Starting at the line that holds "left elbow: (1321, 605)", copy every line exactly through the end of the data, and no others.

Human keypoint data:
------
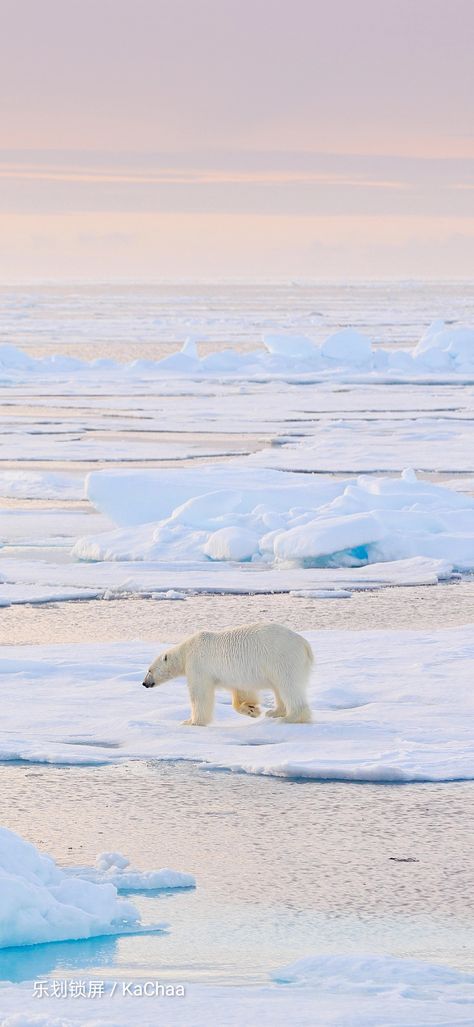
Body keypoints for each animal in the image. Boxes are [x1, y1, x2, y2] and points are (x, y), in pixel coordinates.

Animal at [141, 620, 311, 727]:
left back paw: (290, 717)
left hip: (281, 657)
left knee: (288, 686)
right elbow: (242, 692)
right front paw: (251, 709)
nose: (144, 683)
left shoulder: (198, 665)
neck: (186, 650)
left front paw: (191, 721)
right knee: (279, 688)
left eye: (149, 670)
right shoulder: (236, 674)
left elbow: (200, 695)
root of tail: (304, 644)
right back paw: (274, 712)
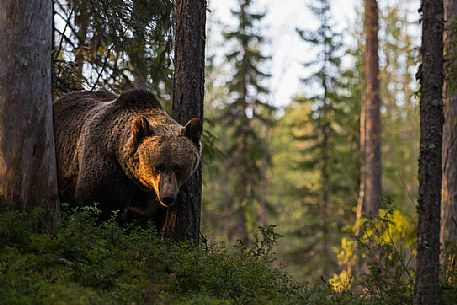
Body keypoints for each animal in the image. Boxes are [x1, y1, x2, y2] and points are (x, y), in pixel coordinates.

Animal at [53, 89, 201, 224]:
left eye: (178, 168)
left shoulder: (147, 197)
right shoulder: (106, 163)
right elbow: (99, 203)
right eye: (157, 167)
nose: (167, 197)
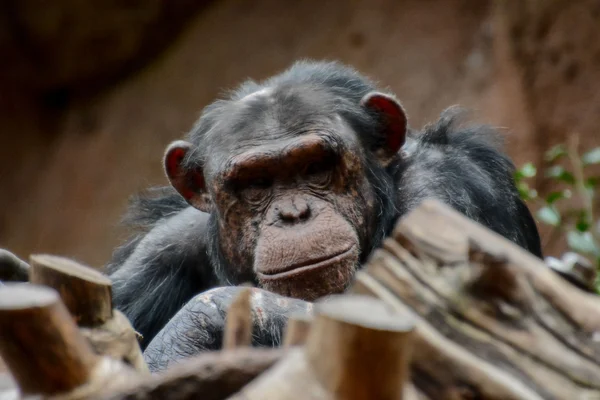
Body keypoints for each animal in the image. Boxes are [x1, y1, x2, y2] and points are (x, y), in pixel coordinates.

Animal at [0, 60, 544, 372]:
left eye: (317, 167)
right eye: (257, 184)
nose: (294, 213)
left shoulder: (447, 190)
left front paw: (189, 330)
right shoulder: (160, 252)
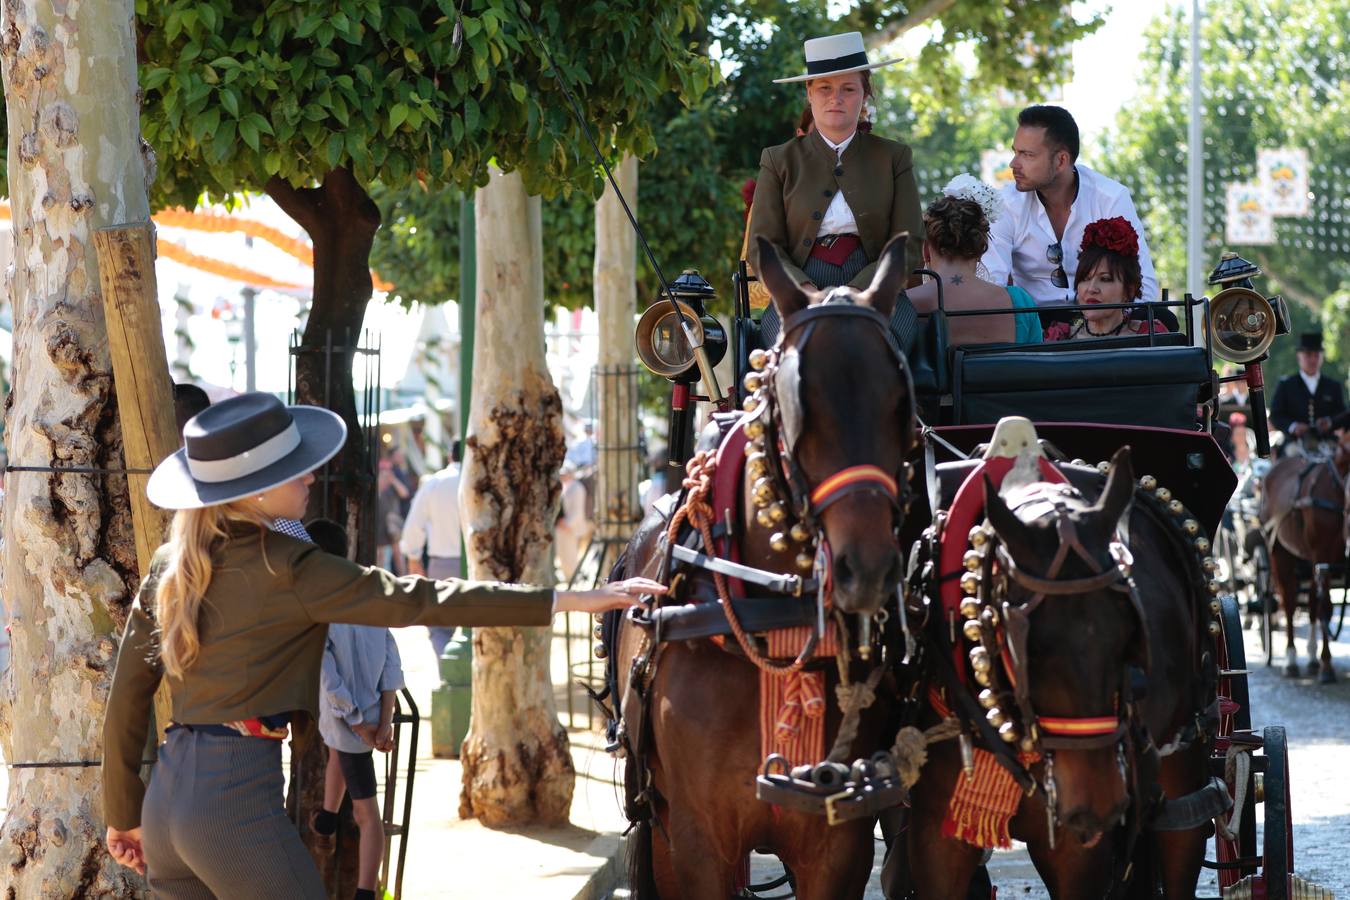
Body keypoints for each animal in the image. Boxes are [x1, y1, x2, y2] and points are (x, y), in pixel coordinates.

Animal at [615, 236, 918, 895]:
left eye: (900, 404)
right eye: (794, 402)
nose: (867, 569)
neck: (772, 617)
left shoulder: (838, 845)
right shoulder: (697, 843)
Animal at [907, 447, 1215, 900]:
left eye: (1128, 633)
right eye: (1028, 645)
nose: (1097, 801)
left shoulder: (1079, 849)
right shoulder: (936, 833)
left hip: (1185, 752)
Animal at [1258, 429, 1344, 682]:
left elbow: (1321, 605)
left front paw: (1322, 661)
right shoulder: (1322, 555)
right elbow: (1325, 605)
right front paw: (1327, 666)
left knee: (1311, 601)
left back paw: (1313, 657)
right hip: (1279, 552)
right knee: (1289, 601)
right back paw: (1291, 660)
------
■ **Your solution**
left elbow: (1321, 605)
left front paw: (1322, 661)
right shoulder: (1322, 555)
right elbow: (1325, 605)
right front paw: (1327, 666)
left knee: (1311, 601)
left back paw: (1313, 657)
right hip: (1279, 552)
right knee: (1289, 601)
right back paw: (1291, 660)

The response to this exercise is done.